Rachel Shabi was born in Israel to Jewish Iraqi parents. When she was a child her family emigrated to the United Kingdom in 1974. Their leaving reversed the spiritual trek of the Jewish Diaspora, around the world whose members wistfully repeat at the Passover tables, "Next year in Jerusalem." Years later, in fact, Shabi went back to visit and to live for an extended period, but her attitude toward her former homeland is conflicted by the longstanding discrimination suffered by Arab Jews in Israel.
Shortly after its creation, Israel accepted close to one million Jews from Arab lands-from Yemen, Egypt, Morocco, Syria, Tunisia, Algeria, Iraq, Iran, and Turkey. Mizrahi (Middle Eastern) Jews now make up around 50% of Israel's population. Yet Ashkenazi Jews have traditionally disparaged the Mizrahi as "backward" and have systematically limited their opportunities in the classroom and the workplace.
"There is a class split," writes Shabi, "that runs on ethnic lines."

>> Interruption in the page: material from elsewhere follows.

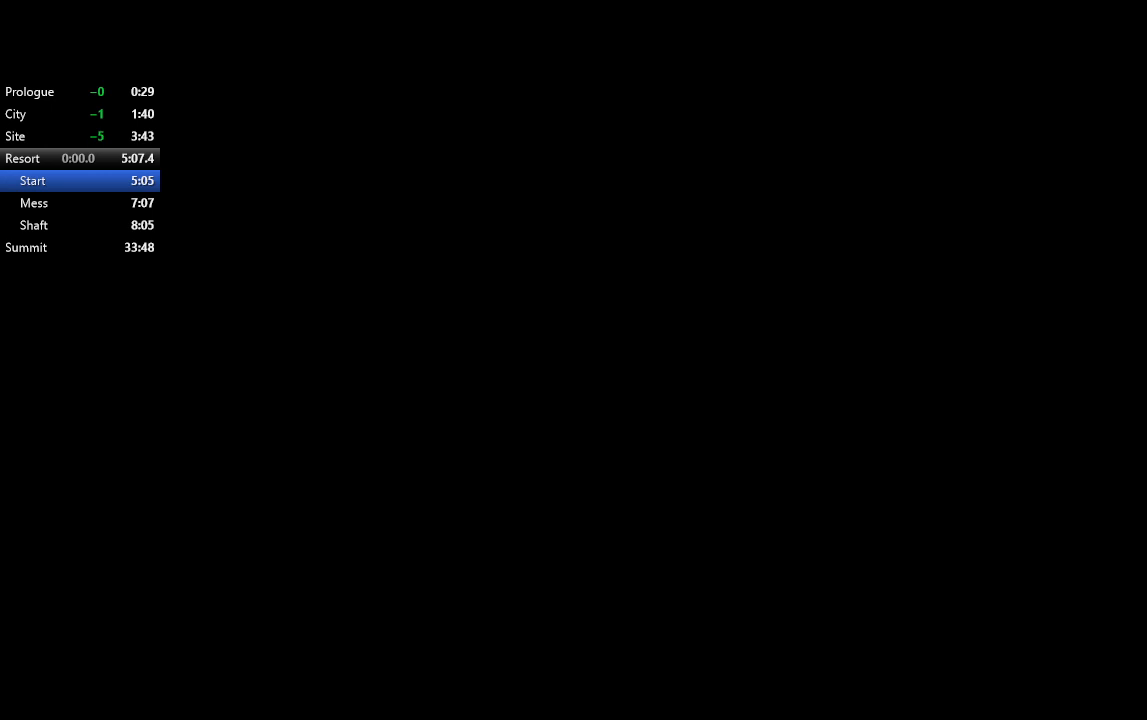
{"dt_ms": 500, "buttons": [], "left_stick": "center", "right_stick": "center", "events": []}
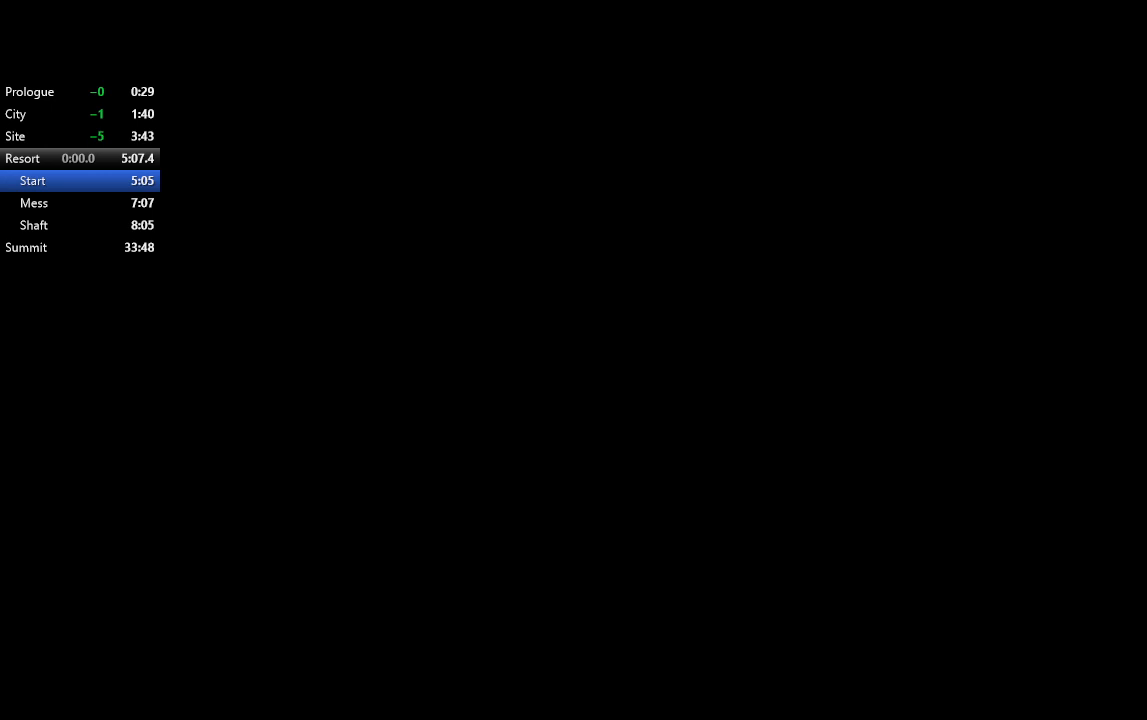
{"dt_ms": 500, "buttons": ["DPAD_DOWN", "DPAD_RIGHT"], "left_stick": "center", "right_stick": "center", "events": [[433, "DPAD_DOWN", "down"], [433, "DPAD_RIGHT", "down"]]}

She traces the history of how the Jewish Disapora lived alongside Muslims and Christians for centuries, and how the dream of Jewish solidarity within Israel in the mid-20th century was fractured by ethnic discrimination as pernicious as racism in the United States, Great Britain, and other parts of the world. Shabi combines scholarly research with intimate oral history to shed light on ethnic injustice, and her personal story and passion make We Look Like the Enemy a stunning, unforgettable book.